**About this exercise**
Copy every line of the data below without changing anything.

Plain-text document sources
──────────────────────────────
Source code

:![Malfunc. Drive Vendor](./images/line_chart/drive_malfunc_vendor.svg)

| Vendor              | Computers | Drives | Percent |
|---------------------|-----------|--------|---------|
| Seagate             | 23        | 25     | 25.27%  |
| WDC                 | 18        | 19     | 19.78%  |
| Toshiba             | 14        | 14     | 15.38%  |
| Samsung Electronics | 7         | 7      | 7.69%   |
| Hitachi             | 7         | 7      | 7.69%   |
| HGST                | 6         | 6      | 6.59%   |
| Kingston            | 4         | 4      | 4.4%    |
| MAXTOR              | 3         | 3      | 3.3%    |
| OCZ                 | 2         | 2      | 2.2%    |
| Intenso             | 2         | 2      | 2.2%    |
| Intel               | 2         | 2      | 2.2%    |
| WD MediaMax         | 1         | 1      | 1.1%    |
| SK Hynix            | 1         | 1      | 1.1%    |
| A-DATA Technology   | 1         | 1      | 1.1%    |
──────────────────────────────
**Answer section**
Source code

:![Malfunc. Drive Vendor](./images/line_chart/drive_malfunc_vendor.svg)

| Vendor              | Computers | Drives | Percent |
|---------------------|-----------|--------|---------|
| Seagate             | 23        | 25     | 25.27%  |
| WDC                 | 18        | 19     | 19.78%  |
| Toshiba             | 14        | 14     | 15.38%  |
| Samsung Electronics | 7         | 7      | 7.69%   |
| Hitachi             | 7         | 7      | 7.69%   |
| HGST                | 6         | 6      | 6.59%   |
| Kingston            | 4         | 4      | 4.4%    |
| MAXTOR              | 3         | 3      | 3.3%    |
| OCZ                 | 2         | 2      | 2.2%    |
| Intenso             | 2         | 2      | 2.2%    |
| Intel               | 2         | 2      | 2.2%    |
| WD MediaMax         | 1         | 1      | 1.1%    |
| SK Hynix            | 1         | 1      | 1.1%    |
| A-DATA Technology   | 1         | 1      | 1.1%    |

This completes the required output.